Na frase que nos apresenta — «As pernas parecia que tinham desaprendido de andar» — verifica-se que há uma «interrupção violenta ou progressão inconsistente da sequência lógica de uma frase, que continua ou finaliza em termos substancialmente diferentes do seu início», (E-Dicionário de Termos Literários) porque «parecia» interrompe a sequência lógica iniciada pela expressão «as pernas». Trata-se, portanto, de um caso de anacoluto.
Repare-se que a sequência lógica da frase implicaria a relação coerente entre sujeito e predicado, e, aqui, «parecia» não é o predicado de «as pernas». Se colocarmos correctamente a frase iniciada por «as pernas», ficaria «As pernas tinham desaprendido a andar». Mas o sentido da frase não é esse.
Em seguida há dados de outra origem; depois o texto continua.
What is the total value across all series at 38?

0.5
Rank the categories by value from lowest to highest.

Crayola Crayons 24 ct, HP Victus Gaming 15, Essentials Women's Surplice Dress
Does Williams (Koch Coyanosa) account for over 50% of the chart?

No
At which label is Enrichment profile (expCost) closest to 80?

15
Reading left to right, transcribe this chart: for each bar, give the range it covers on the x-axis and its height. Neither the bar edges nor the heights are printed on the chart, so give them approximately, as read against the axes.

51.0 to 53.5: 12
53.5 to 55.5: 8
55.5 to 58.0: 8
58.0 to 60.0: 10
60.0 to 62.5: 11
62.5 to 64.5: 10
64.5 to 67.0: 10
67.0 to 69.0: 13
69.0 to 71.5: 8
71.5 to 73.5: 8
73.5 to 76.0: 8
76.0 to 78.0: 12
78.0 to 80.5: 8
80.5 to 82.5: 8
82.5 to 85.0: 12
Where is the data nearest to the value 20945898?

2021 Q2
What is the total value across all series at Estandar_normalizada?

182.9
Será «Parecia que as pernas tinham desaprendido a andar». Encontramo-nos, assim, perante uma frase que foi quebrada, razão pela qual também se chama ao anacoluto, também, frase quebrada.
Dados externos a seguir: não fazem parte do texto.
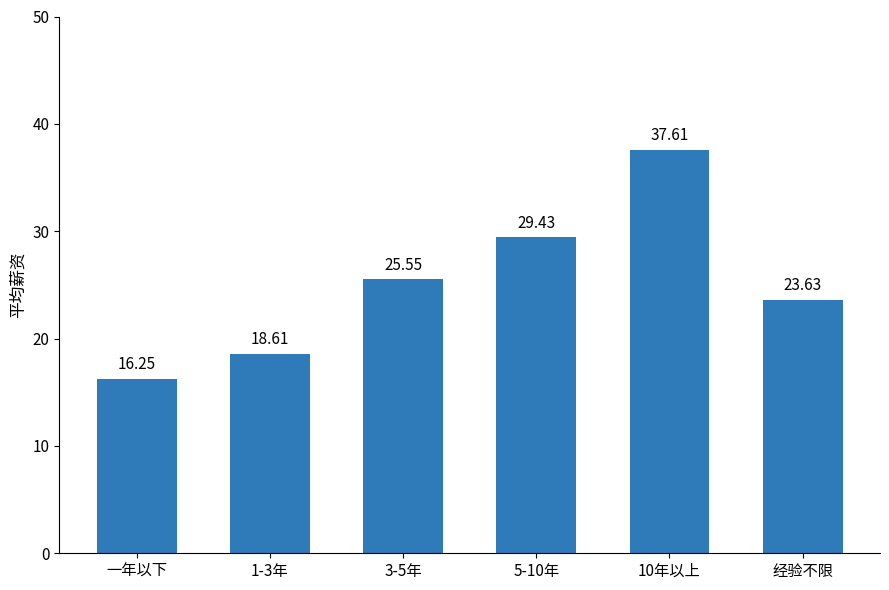

How many bars are there in total?

6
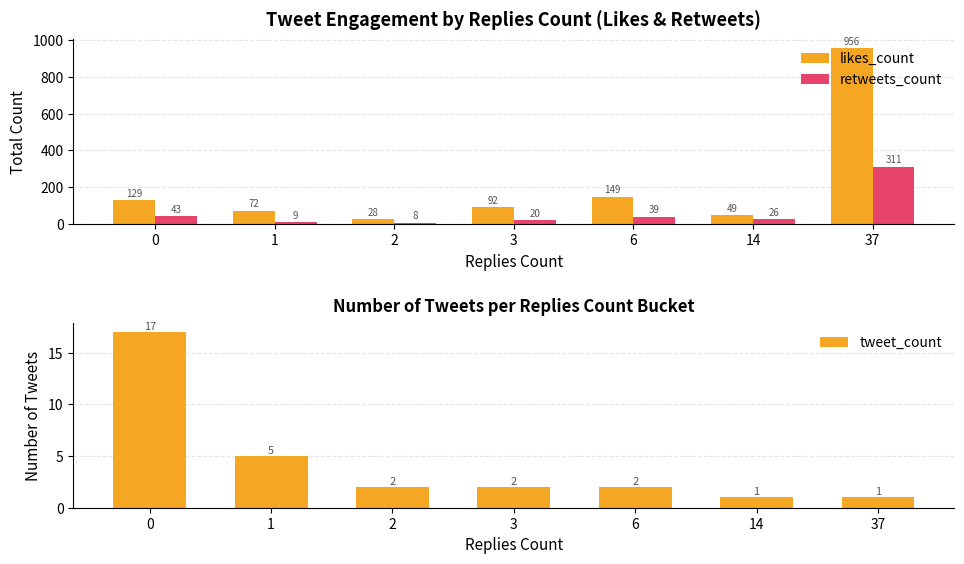

At which category is the sum across all series the highest?

37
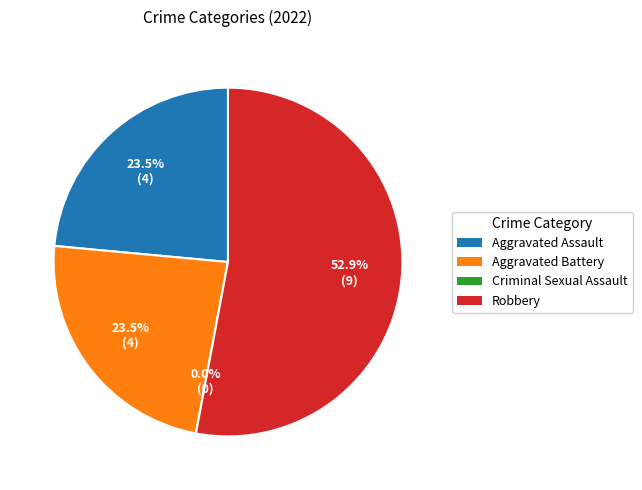

How many slices are in this pie chart?

4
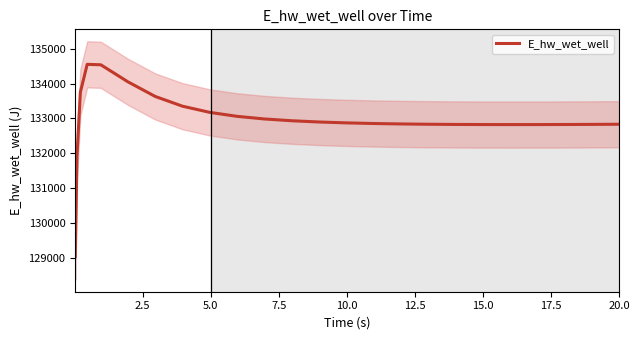

What is the average value?

132955.7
Relativamente à hipótese da presença de hipérbato, é de referir que, segundo João David Pinto Correia, em «A expressividade na fala e na escrita» (in Falar melhor, Escrever melhor, 1.ª ed., Lisboa, Selecções do Reader’s Digest, 1991, pp. 497-497), tanto o anacoluto como o hipérbato são figuras de expressividade (de retórica ou de estilo), incluídas nas «figuras de construção por mudança (ou deslocação). Mas enquanto no anacoluto se trata «de um processo no qual a frase se nos apresenta desprovida de coerência sintáctica, por o falante adoptar, no desenvolvimento do discurso, uma construção concordante com a sua mudança de pensamento mais do que os usos gramaticais» (idem), em que se verifica uma «frase quebrada, mudada a concordância inicial em outra diversa» (idem) — por exemplo, «Este povo, que é meu, por quem derramo / […] / Por ele a ti rogando, choro e bramo» (Os Lusíadas, II, 40) —, já o hipérbato se caracteriza por uma «mudança violenta na ordem directa da palavras numa frase»: «Contra o tão raro em gente Lusitano» (Os Lusíadas, III, 34).